Autos sollen bei Tag und Nacht von der Technik erkannt werden. Vier Strecken in der Altmark, bei Dessau und in der Börde wurden für den dreijährigen Test ausgewählt. Am Dienstag wurde die Technik an der B 184 bei Zerbst (Landkreis Anhalt-Bitterfeld) installiert. An der Strecke hatten sich Wildunfälle zuletzt gehäuft. 2017 gab es 36 Zusammenstöße mit Rehen und Wildschweinen. Drei Menschen wurden dabei verletzt, einer starb.
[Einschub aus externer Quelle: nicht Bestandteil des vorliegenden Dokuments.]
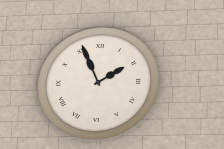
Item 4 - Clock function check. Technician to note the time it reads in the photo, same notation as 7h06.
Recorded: 1h56
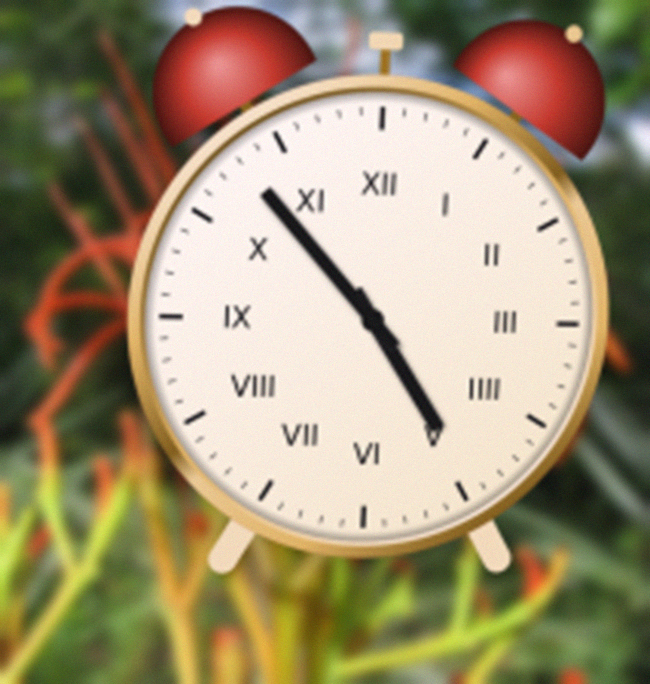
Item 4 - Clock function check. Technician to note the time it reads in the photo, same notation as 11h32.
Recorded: 4h53
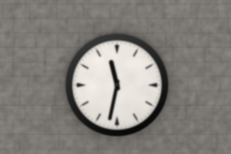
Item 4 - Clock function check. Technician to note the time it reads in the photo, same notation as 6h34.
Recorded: 11h32
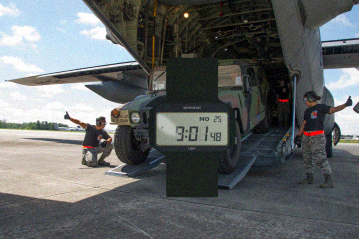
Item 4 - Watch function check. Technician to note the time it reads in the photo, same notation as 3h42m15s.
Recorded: 9h01m48s
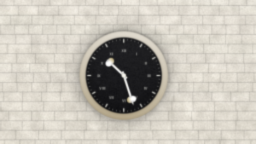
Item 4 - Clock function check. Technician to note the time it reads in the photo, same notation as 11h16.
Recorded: 10h27
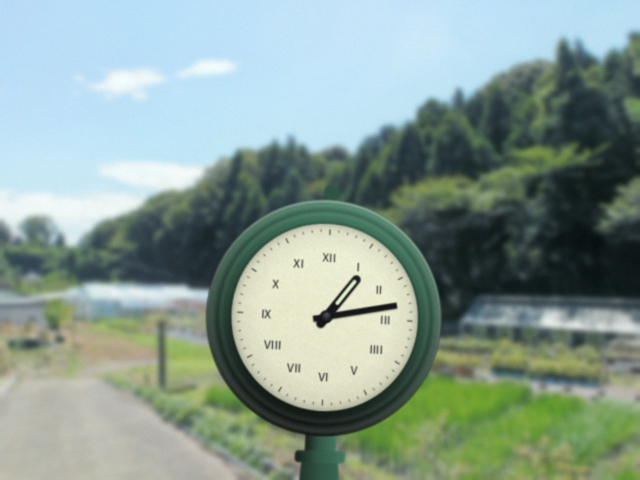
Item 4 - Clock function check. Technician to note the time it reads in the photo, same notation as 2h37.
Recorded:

Hintergrund des Projekts sind die seit Jahren überall steigenden Zahlen von Wildunfällen. Einer Statistik des Gesamtverbands der Deutschen Versicherungswirtschaft (GDV) zufolge ereigneten sich im vergangenen Jahr rund 275 000 Verkehrsunfälle mit Wildtieren auf deutschen Straßen – so viele wie noch nie seit Anfang der 1990er-Jahre. Das Statistische Bundesamt zählte 2017 mehr als 2500 Wildunfälle, bei denen Menschen verletzt wurden. In SachsenAnhalt waren Zusammenstöße mit Wildtieren im vergangenen Jahr bereits zum zweiten Mal in Folge die häufigste Unfallursache. Fast jeder fünfte Unfall fiel in diese Kategorie.
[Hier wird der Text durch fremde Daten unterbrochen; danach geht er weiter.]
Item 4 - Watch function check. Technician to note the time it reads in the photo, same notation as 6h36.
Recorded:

Nach Angaben des Verkehrsministeriums existieren bereits erste Studien zu akustischen Wildwarnern in Österreich. Die Ergebnisse von dort seien vielversprechend, erklärte Verkehrsminister Thomas Webel (CDU). Deshalb kommen die Geräte aus Österreich jetzt auch in Sachsen-Anhalt zum Einsatz. „Bis zur Serienreife haben wir rund fünf Jahre an den Geräten getüftelt“, berichtete Hubert Pfandlbauer, der die Technik 2013 zunächst im Rahmen einer Schulabschlussarbeit entwickelte. Auf Strecken in Österreich, auf denen die Geräte schon seit vielen Jahren verwendet werden, seien die Wildunfälle teils um mehr als 90 Prozent zurückgegangen.
Aufgestellt werden die Apparate in Sachsen-Anhalt jeweils nur auf halber Streckenlänge – so soll später das Unfallgeschehen mit und ohne Warnsystem verglichen werden können. Insgesamt sollen an den Teststrecken 350 Wildwarner platziert werden, die im Abstand von 30 bis 50 Metern an den Trägerpfosten am Straßenrand zu finden sind.
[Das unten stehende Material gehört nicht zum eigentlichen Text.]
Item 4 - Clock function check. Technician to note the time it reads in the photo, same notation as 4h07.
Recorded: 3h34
Experten sind indes skeptisch, ob die Methode tatsächlich so gut funktioniert. Erste Erkenntnisse deuteten an, dass akustische Warner nur kurzzeitig oder gar nicht wirkten, sagte der Leiter der Unfallforschung der Versicherer, Siegfried Brockmann. Zwar sei das Wild von den Pieptönen anfangs irritiert und frage sich offenbar, ob das gefährlich sei. „Wenn es aber eine Weile feststellt, dass von dem Piepen keine Gefahr ausgeht, blendet es das aus.“Es könne jedoch nicht schaden, solche neuen Methoden auszuprobieren. Noch gebe es keine umfassenden wissenschaftlichen Untersuchungen dazu.
An der Finanzierung des Pilotprojekts ist auch der ADAC beteiligt. „Es ist wichtig, dass das getestet und evaluiert wird, wie es wirkt“, sagte Christine Rettig vom Automobilclub für Niedersachsen und Sachsen-Anhalt. Die ständig steigende Zahl von Wildunfällen zeige, dass neue Methoden zur Unfallvermeidung nötig seien. „Nur reden und an eine vorsichtigere Fahrweise der Autofahrer appellieren reicht eben nicht aus“, sagte Rettig. (dpa)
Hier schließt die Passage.